▶ [你的任务]
从含有“Page size: 1241x1754.”的那一行起，抄到含有“Identify the document”的那一行为止（含该行），一字不改。

▶ [可用材料]
^^^^^^^^^^^^^^^^

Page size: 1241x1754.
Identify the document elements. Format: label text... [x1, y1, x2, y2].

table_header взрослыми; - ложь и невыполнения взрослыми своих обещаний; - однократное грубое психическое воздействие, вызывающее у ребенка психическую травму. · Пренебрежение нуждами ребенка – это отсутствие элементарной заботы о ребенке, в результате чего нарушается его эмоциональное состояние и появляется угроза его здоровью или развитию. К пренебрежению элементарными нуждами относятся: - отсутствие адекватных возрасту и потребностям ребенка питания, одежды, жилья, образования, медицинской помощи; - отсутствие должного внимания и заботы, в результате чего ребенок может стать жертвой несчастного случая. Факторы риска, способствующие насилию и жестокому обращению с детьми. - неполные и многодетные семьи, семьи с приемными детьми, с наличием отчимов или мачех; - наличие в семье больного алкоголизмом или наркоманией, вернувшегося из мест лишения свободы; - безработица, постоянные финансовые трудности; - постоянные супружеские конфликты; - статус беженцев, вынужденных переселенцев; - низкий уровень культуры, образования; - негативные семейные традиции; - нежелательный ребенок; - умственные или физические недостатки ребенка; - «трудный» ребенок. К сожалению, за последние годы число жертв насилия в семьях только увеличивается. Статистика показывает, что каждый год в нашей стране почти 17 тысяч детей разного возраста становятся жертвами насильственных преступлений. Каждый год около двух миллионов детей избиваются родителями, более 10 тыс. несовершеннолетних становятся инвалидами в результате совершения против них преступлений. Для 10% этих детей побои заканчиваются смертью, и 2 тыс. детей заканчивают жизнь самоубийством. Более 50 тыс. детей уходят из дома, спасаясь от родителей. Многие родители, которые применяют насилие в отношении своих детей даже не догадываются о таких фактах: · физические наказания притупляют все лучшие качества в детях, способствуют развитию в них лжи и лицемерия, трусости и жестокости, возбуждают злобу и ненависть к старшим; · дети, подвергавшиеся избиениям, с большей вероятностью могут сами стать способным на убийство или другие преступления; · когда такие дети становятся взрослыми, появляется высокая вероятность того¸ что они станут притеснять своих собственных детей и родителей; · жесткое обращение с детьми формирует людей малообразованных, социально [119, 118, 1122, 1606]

^^^^^^^^^^^^^^^^

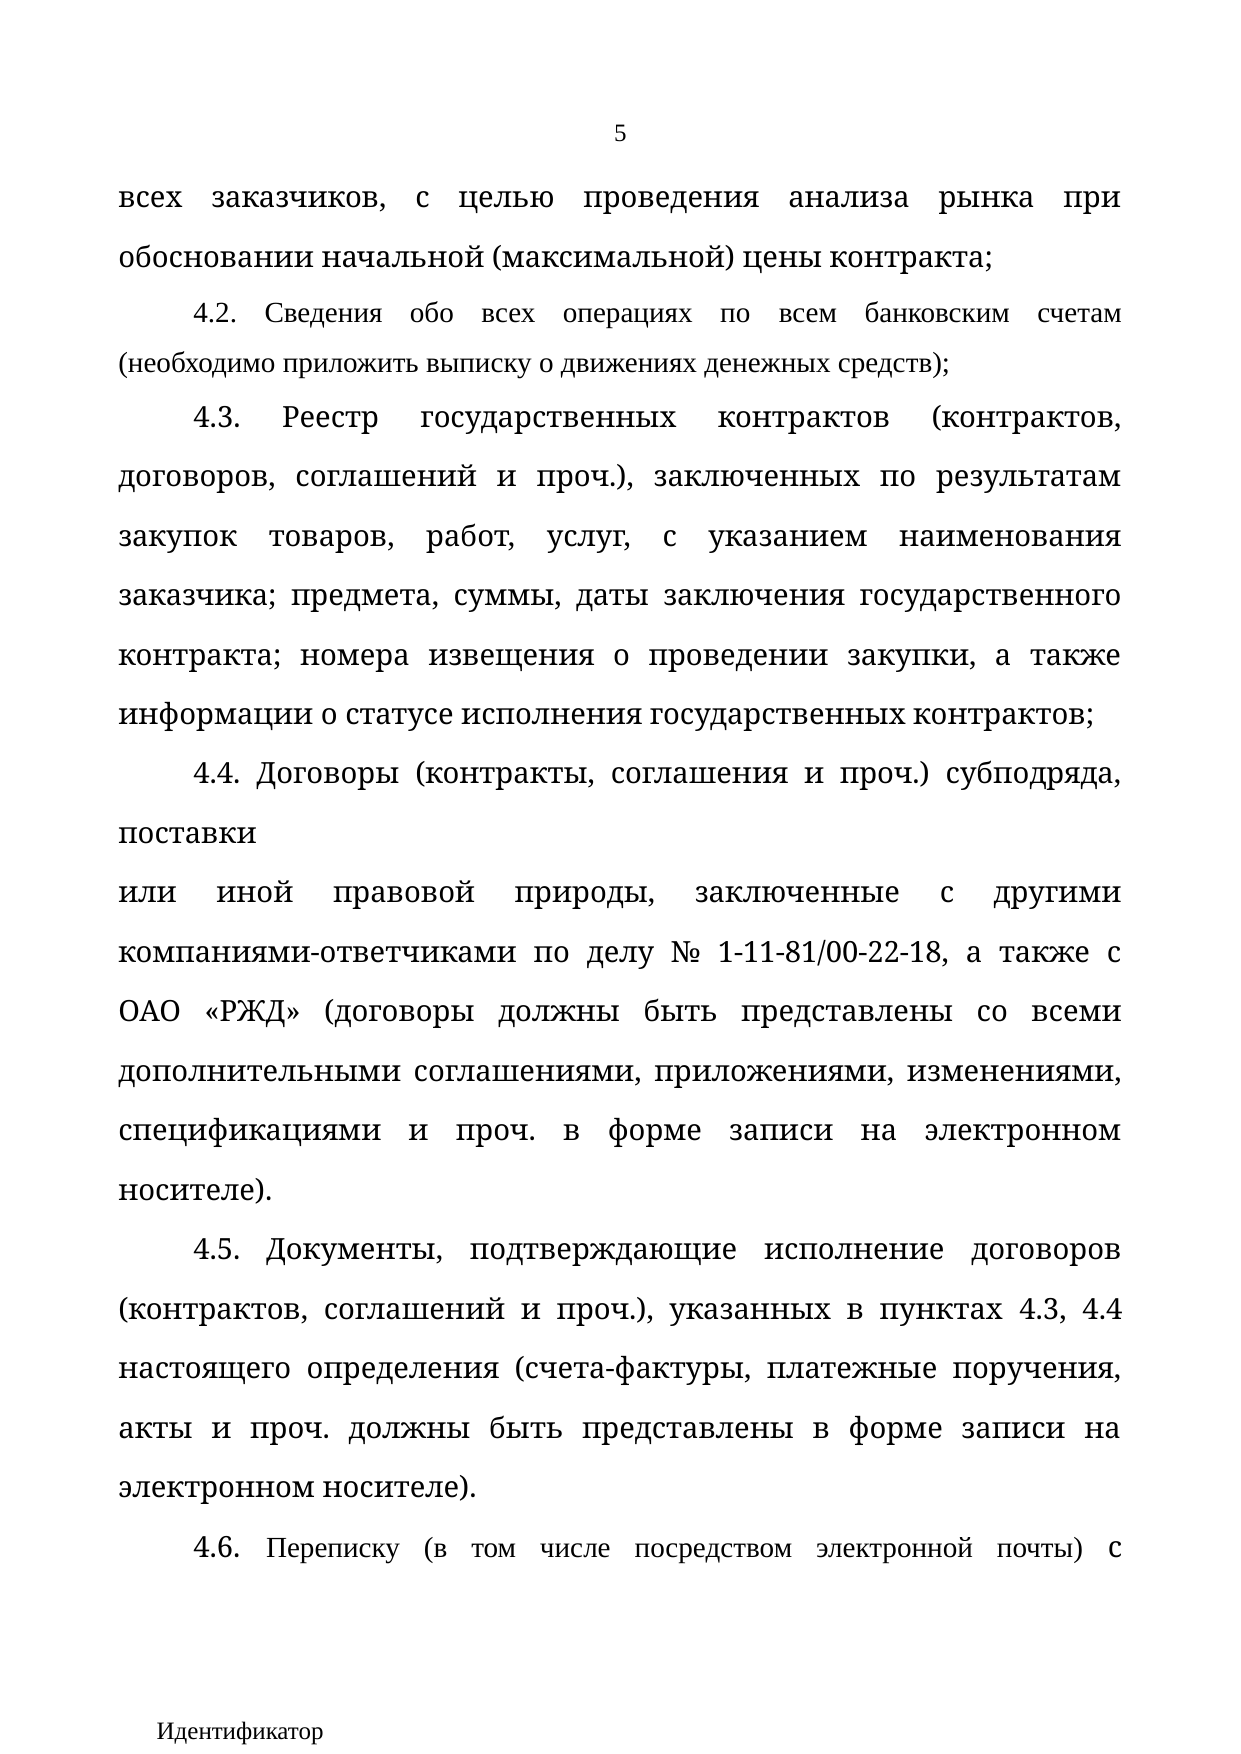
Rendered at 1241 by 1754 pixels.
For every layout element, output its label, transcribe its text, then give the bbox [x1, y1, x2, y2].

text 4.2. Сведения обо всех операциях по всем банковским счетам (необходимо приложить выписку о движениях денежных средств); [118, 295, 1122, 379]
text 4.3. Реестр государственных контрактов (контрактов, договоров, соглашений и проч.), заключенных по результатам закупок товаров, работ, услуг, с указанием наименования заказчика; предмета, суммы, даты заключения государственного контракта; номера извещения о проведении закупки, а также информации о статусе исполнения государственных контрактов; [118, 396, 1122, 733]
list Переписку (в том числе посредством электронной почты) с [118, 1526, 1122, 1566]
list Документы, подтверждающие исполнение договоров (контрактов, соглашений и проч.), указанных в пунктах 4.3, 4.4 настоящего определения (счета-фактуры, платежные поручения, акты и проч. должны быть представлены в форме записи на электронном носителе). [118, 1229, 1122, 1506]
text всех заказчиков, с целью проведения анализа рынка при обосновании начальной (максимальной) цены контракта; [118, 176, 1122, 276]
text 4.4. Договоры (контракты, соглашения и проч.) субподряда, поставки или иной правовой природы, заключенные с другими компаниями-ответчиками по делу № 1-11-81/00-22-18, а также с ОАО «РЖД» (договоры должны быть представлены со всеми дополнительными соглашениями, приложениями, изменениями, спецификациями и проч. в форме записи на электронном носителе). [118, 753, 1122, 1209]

^^^^^^^^^^^^^^^^

▶ [回复内容]
Page size: 1241x1754.
Identify the document elements. Format: label text... [x1, y1, x2, y2].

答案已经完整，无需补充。